Au Maroc comme en Algérie, la nouvelle arme des électeurs est désormais toute trouvée. L’abstention, comme moyen de mettre à l’abri du détournement les voix des électeurs ou comme moyen de fortune d’expression politique de manière plus générale, semble faire recette.
De paramètre d’analyse ou outil d’appréciation, elle représente maintenant un enjeu, pour ne pas dire » l’enjeu » des rendez- vous électoraux pour les pouvoirs en place en ce sens qu’il n’y a pas mieux qu’une participation massive pour compenser un déficit de démocratie et crédibiliser des scrutins toujours frappés de suspicion. Conjuguée au doute sur la transparence et la loyauté des élections dans leur préparation, leur déroulement et leurs résultats, la désertion des urnes est pour des millions de citoyens désabusés de ces pays l’arme fatale.

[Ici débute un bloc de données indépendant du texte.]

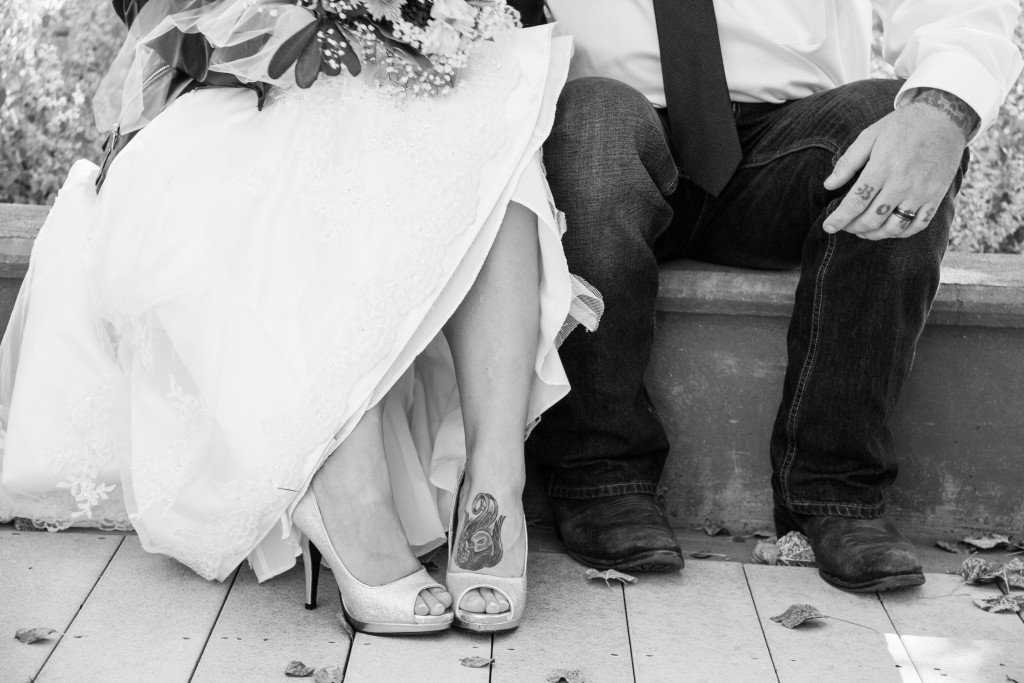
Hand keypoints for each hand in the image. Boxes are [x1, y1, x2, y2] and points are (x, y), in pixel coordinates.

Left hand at [821, 88, 977, 240]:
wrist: (945, 118)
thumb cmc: (902, 126)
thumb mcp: (870, 136)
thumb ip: (848, 162)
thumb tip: (828, 185)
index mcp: (882, 167)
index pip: (856, 202)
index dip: (839, 219)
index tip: (828, 227)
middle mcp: (902, 184)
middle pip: (872, 219)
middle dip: (852, 227)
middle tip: (844, 226)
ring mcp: (921, 192)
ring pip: (893, 227)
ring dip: (874, 234)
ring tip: (862, 231)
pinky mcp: (936, 197)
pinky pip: (917, 225)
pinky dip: (900, 233)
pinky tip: (888, 229)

Elle est non seulement redoutée par ceux qui sont déjà aux affaires qui préféreraient quand même y rester en fraudant avec le plus grand nombre, mais aussi par des oppositions en mal d’ancrage qui se sont toujours consolées en s’auto-attribuant la majorité silencieuse.

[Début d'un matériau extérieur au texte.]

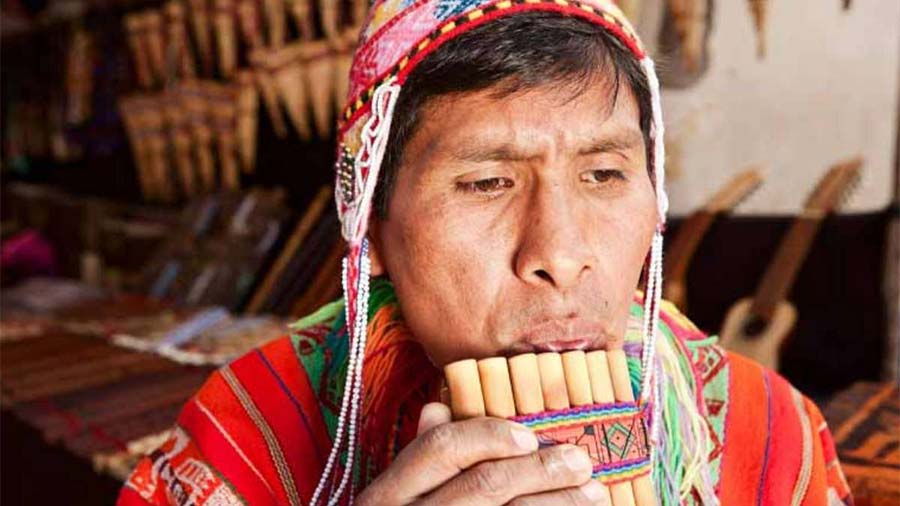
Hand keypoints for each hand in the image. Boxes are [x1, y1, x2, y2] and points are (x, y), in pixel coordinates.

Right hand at [356, 402, 609, 504]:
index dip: (489, 436)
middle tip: (581, 461)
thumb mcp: (396, 499)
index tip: (530, 435)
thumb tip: (438, 407)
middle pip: (485, 485)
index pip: (441, 448)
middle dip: (541, 470)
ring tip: (595, 494)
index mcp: (389, 494)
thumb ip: (420, 457)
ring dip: (560, 505)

On connaît la tempête soulevée par l’indigence du taux de participation aux dernières élections législatives algériennes, on devine aujourd’hui le sens à donner à la décision de soixante-quatre pour cent des électeurs marocains de partir à la plage le jour du scrutin. Si le Maroc n’est pas l’Algérie, trop de similitudes – dont certaines sont conjoncturelles, il est vrai-nous ramène à la réalité : l’Algérie et le Maroc partagent plus d’éléments de maintien du statu quo que d’espoirs de changement.
Le score inattendu de deux formations centristes –le Mouvement populaire et le Rassemblement national des indépendants-nous rappelle la « montée » du PT et du FNA, la persistance d’un mouvement islamiste » modéré » dans une position assez confortable au sein des leviers du pouvoir et la faiblesse dramatique des forces de progrès susceptibles de constituer une sérieuse alternative aux systèmes en sont les ingrédients les plus apparents, mais il y a autre chose. D’abord cet islamisme de société dont tout le monde semble s’accommoder sous prétexte que nous sommes en terre d’Islam, ou pire, parce qu’ » apolitique « , il pourrait endiguer l’intégrisme d’essence insurrectionnelle.
Et par-dessus tout, cette propension des deux pouvoirs à jouer aux arbitres quand il leur est demandé de faire des choix. Plus précisément un choix, celui de la modernité.
S.L.
P.-S. : Auteur du livre » Quand le Maroc sera islamiste « , Nicolas Beau a interrogé un ancien responsable des services secrets français qui lui a dit entre autres ceci : » Ce n’est pas moi qui achèterais un Riadh au Maroc. »
Beaucoup de Français le font à sa place, mais eux, ne savent pas ce qu’il sait, lui qui ne voit pas que le Maroc des touristes.